Jean-Léon Gérôme (1824-1904), Paestum, troupeau de buffles (Paestum and a Herd of Buffaloes), 1851, oil on canvas, signed and dated 1851, 65 x 81 cm (canvas), 58 x 78.5 cm (image).
Painted in 1851 by a young Jean-Léon Gérôme (1824-1904), Paestum et un troupeau de buffles (Paestum and a Herd of Buffaloes) had not come up on the market since the 1900 sale of the Moreau-Nélaton collection. To say the least, dealers and those who love old paintings packed the room for this sale. While remaining faithful to Greek neoclassicism, Gérôme was already boldly embarking on a different path by introducing a mundane herd of buffaloes, quite indifferent to the passing of centuries, in front of the ancient landmark temple. Boasting all these features, the oil on canvas fetched €218,960, doubling its estimate and proving that rediscoveries are always in high demand. Then, a lacquer by Pham Hau and Francis Picabia’s painting Laveuse, Villeneuve-sur-Yonne, effet d'automne (Laundress, Villeneuve-sur-Yonne, Autumn effect) made a noteworthy entrance (€231,840 and €193,200, respectively) followed by results that matched their quality.
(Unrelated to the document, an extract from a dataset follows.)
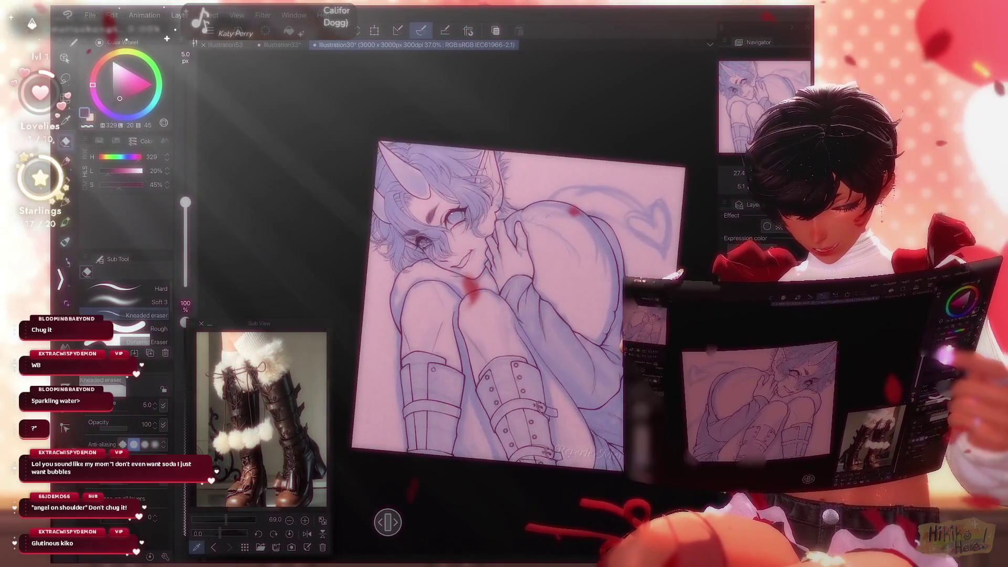
pyautogui.click(90, 15)
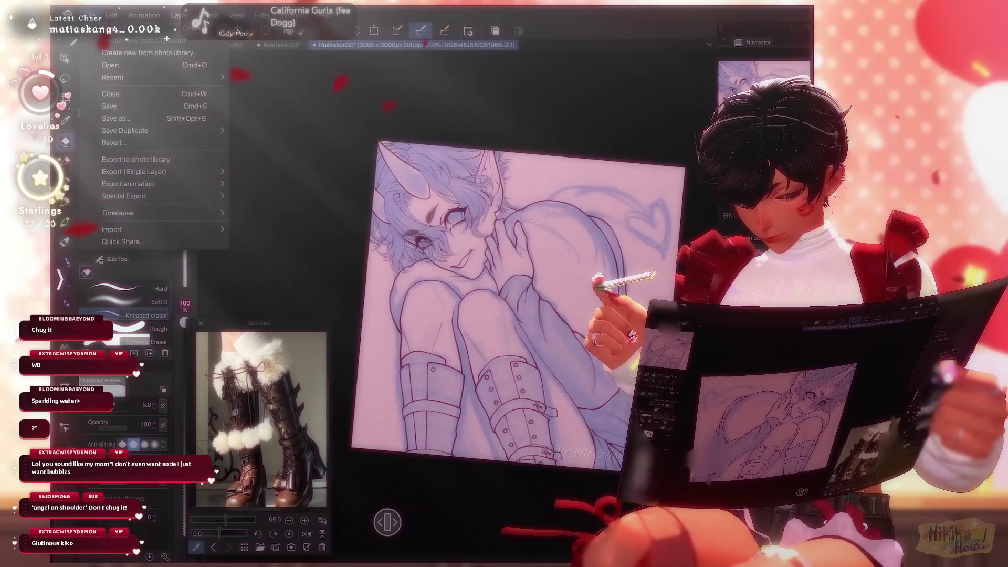
pyautogui.click(107, 27)
pyautogui.press('Return')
Two plates attributed to enameller Jean Limosin (c. 1528-1610), each featuring a Roman emperor on horseback and presumably belonging to a set of 12 depicting the Caesars after Tempesta, also achieved high prices. The first, showing Vespasian, achieved the imperial result of €141,680. The second, displaying Vitellius on a magnificent blue steed was acquired for €113,344 by the Louvre Museum exercising its right of first refusal thanks to financial help from the La Marck Foundation (source: La Tribune de l'art), strengthening a decorative arts department already rich in painted enamel pieces and adding to the body of knowledge about the first-rate Limousin workshop’s output. In the afternoon, Le Jardin de bananiers (The Grove of Banana Trees), a 1939 oil-on-canvas (71x 49.5 cm) by Luong Xuan Nhi (1914-2006), who graduated from the Hanoi College of Fine Arts in 1937, fetched €103,040. The former headmaster of the Hanoi Vocational School bought this painting, as well as Pham Hau’s lacquer, at the annual show in 1939 or 1940 of works by the school's students.